First things first though after having had a few questions about this........
The midsummer celebrations have past and many wonder why I was at home doing some felting ( see here ) instead of celebrating.
Well Midsummer is one of the few times when my family and I feel we are outsiders, just like christmas eve for example. These are the holidays that most people spend with their families and/or closest friends and truth said..... we lack both. At least here in Sweden we do.
The family part is hard because most of them are still living in, or have just moved back to the Netherlands. The only family I have here is my dad and a sister ( the latter doesn't want to have anything to do with me....) Not much to build a great Midsummer celebration with.
When it comes to friends, well that's a different story. We do have friends of course,even if there are not that many. Some we can even call close friends, but...... most of them celebrate with their own family/friends and we don't want to impose ourselves.
For the past few years we have tried to engage ourselves in the celebrations by helping binding the wreaths for maypole and taking part in the ceremony of raising that very pole, but after all that is done, we as a family are standing there alone, because we are still "outsiders", a feeling of not belonging makes itself painfully clear.
This makes that we no longer go downtown to take part in this whole celebration, knowing that this of course doesn't make it better, but we skip the feeling of feeling like an outsider, not fitting in in the picture.
At home we can see and hear our neighbours with their gathered offspring dancing around their own little maypole having loads of fun together and we wish we could have that as well
Now don't get me wrong, I do not write this so everybody has to feel sorry for us.
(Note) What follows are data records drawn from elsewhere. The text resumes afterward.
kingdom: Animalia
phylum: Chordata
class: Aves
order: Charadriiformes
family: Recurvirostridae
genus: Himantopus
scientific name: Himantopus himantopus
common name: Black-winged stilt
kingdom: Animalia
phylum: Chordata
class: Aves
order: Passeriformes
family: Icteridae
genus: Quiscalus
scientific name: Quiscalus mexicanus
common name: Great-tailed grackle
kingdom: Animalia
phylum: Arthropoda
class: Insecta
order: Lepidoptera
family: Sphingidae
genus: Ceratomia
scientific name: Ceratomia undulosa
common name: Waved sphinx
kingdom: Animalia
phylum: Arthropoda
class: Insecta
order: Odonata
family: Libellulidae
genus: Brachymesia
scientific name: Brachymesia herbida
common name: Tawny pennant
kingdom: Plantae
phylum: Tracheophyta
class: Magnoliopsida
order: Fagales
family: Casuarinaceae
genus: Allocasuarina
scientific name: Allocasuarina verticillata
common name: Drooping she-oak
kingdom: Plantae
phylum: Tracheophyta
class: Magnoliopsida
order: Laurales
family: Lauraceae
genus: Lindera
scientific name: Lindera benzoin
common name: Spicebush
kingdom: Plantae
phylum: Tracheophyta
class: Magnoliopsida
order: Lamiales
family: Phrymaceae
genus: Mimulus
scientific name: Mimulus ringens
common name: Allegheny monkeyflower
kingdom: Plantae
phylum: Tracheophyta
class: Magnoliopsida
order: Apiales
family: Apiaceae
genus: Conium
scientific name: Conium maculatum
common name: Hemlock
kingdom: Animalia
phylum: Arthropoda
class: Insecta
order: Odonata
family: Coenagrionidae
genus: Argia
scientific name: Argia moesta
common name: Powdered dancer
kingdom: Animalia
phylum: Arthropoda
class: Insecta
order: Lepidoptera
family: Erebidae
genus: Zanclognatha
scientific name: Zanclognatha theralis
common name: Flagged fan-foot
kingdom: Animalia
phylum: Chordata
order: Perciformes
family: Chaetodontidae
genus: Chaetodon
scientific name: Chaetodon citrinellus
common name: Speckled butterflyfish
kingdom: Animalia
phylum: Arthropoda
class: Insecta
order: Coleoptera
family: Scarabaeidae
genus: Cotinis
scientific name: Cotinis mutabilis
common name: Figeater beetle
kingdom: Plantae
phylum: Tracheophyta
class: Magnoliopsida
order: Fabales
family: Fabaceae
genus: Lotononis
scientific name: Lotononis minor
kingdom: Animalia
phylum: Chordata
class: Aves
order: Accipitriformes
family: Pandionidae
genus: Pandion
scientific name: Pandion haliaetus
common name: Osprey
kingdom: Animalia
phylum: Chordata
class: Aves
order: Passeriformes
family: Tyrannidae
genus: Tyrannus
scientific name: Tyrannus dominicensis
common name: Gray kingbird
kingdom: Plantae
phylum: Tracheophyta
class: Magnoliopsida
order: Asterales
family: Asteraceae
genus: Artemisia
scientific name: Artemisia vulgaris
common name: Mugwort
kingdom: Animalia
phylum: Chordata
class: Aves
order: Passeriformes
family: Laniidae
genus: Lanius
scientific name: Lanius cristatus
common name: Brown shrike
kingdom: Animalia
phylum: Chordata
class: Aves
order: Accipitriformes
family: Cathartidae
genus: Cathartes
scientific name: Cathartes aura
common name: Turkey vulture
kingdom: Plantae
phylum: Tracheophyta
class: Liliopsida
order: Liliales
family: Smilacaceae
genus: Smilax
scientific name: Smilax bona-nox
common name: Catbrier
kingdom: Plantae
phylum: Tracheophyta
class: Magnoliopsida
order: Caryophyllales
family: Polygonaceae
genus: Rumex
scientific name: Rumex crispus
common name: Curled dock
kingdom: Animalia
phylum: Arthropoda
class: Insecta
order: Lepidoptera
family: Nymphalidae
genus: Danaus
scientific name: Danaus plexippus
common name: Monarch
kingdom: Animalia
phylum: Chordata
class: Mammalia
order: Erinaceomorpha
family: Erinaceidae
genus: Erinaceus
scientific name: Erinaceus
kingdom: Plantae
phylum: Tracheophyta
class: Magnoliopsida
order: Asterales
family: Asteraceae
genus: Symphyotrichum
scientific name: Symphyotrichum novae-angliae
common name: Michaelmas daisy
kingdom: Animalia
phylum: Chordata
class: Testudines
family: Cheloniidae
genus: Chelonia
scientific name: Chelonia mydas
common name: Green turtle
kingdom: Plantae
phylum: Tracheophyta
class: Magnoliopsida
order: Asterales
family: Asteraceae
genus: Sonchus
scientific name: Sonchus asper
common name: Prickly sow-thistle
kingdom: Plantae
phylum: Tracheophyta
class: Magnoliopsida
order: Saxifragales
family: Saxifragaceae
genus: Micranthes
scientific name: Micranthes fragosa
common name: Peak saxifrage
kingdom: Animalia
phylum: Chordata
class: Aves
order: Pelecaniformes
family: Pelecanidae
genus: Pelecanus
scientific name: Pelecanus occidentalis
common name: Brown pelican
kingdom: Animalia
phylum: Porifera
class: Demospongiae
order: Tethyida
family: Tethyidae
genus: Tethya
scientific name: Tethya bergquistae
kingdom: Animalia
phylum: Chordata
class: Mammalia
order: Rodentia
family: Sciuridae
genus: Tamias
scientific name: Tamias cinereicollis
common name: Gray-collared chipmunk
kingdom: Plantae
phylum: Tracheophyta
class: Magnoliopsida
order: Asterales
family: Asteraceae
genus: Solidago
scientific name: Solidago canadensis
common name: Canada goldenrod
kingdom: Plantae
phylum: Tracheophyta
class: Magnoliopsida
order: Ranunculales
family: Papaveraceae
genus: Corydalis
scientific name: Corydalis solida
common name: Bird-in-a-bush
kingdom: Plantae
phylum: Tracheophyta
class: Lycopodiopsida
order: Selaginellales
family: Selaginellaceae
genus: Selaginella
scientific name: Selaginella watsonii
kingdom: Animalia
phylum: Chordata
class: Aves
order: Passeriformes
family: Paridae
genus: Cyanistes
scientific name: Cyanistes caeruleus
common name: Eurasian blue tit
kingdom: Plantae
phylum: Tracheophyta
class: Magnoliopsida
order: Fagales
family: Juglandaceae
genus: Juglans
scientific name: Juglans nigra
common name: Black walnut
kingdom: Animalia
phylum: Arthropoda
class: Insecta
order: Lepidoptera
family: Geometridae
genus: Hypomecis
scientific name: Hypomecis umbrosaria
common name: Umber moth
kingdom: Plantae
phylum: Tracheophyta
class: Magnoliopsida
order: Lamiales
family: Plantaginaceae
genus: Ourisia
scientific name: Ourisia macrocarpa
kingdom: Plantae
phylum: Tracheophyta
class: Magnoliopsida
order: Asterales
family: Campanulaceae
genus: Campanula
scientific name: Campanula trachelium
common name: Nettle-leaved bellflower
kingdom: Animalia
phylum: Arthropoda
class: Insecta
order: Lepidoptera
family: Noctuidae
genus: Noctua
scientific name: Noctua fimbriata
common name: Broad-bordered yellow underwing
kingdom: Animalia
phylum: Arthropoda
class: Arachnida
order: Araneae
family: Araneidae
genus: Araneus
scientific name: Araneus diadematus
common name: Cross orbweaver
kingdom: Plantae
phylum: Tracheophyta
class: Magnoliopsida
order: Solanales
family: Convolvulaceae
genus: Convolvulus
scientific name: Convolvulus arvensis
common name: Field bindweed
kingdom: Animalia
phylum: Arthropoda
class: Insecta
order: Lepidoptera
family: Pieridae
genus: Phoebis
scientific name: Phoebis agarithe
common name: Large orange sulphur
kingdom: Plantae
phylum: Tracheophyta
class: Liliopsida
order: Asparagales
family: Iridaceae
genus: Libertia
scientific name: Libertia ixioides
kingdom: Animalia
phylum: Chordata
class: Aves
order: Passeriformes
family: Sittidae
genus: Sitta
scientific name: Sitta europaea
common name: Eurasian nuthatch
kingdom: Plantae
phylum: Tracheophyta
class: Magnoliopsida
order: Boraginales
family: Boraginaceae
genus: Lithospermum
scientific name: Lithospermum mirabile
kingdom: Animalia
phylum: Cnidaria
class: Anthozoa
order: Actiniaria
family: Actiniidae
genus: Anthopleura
I am fully aware that this is something we call concequence. It is one of the consequences of a choice we made ourselves. The choice to leave everything we had back in the Netherlands and move to this beautiful country we now call home. But not all consequences are positive ones. The ones that have read my or my husbands scribbles in the past know what I am talking about. But we patiently wait for our kids to grow up and hopefully getting their own little families ....... and then we can have a Midsummer celebration with family and maybe som friends.
wreathbinding |
Another thing that I find very strange, and in some ways very desturbing, is that everybody here seems to feel that it is absolutely normal that 15 year old girls, or boys fot that matter, leave home to go study somewhere far away. This is quite a normal thing here in Sweden, obviously, but definitely not something I am accustomed to. Coming from a country with a substantially different educational system, where kids don't leave the parental home until they go to University or Högskola, because everything else is in the near vicinity, makes it hard to grab when my "little girl" of 15 years young is going to leave home for the city of Uppsala to study. It goes completely against my feelings to let her go, but I know I must. To love is to let go. But in this case it scares the hell out of me.
To tell me then that "That's life" doesn't make things better. It has not been life for my whole life but all of a sudden I am confronted with the fact that this is what life looks like over here. I need comforting words telling me that she is going to be fine and going to make it on her own in that big city. I need to hear that nothing bad is going to happen, but............ looking at daily life, daily headlines in the newspapers on how our society is developing gives me the creeps. Letting my 15 year old daughter go out alone in that society is not just a cup of tea for me. And I don't understand how it can be a cup of tea for any other parent, but when I look and listen around, nobody seems to be making it into a big thing.
Am I an overprotecting parent, I don't think so actually. Please enlighten me.